■ **Assignment**
Please start at the first line of the records beneath and quote each line exactly, ending with the line containing "VCQ CHARTIY PROJECT . . .".

--- START ---

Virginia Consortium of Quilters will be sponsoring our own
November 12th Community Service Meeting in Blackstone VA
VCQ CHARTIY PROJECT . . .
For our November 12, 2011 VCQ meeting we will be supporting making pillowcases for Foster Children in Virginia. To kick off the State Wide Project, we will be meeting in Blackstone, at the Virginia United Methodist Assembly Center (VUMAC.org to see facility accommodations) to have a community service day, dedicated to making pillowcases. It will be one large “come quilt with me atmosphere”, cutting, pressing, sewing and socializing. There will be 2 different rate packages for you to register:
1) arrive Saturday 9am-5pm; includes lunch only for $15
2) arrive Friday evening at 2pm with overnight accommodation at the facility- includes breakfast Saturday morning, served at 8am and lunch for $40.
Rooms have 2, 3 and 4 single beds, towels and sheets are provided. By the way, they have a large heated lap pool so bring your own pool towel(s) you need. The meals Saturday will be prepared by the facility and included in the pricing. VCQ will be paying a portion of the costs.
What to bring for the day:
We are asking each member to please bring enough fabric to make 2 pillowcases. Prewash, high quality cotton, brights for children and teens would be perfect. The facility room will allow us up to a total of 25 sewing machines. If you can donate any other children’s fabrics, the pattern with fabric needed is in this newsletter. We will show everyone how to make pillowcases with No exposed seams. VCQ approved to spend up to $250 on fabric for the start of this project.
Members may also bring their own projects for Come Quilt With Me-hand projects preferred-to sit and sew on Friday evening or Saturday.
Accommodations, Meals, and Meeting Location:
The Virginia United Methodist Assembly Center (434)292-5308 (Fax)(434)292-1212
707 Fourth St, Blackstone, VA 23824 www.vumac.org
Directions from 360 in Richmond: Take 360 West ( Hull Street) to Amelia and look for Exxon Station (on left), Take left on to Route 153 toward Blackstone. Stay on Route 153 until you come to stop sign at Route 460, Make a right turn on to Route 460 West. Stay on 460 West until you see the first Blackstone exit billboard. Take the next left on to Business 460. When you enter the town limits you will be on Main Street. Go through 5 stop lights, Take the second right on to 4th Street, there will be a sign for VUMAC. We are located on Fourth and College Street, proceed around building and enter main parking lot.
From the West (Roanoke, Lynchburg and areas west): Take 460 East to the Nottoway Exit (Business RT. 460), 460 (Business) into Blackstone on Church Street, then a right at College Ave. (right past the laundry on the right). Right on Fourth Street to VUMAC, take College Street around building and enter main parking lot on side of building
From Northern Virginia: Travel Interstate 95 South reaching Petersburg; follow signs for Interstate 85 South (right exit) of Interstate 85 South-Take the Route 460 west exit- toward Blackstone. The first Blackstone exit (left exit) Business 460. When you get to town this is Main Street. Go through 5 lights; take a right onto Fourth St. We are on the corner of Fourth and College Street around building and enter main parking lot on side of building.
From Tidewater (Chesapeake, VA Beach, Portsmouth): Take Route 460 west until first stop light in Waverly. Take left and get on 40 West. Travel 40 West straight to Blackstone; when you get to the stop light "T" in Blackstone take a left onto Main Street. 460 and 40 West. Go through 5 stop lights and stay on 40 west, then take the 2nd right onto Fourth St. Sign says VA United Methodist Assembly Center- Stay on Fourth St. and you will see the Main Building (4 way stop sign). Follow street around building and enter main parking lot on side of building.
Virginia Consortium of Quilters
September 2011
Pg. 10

--- END ---

■ **Exercise output**
Virginia Consortium of Quilters will be sponsoring our own
November 12th Community Service Meeting in Blackstone VA
VCQ CHARTIY PROJECT . . .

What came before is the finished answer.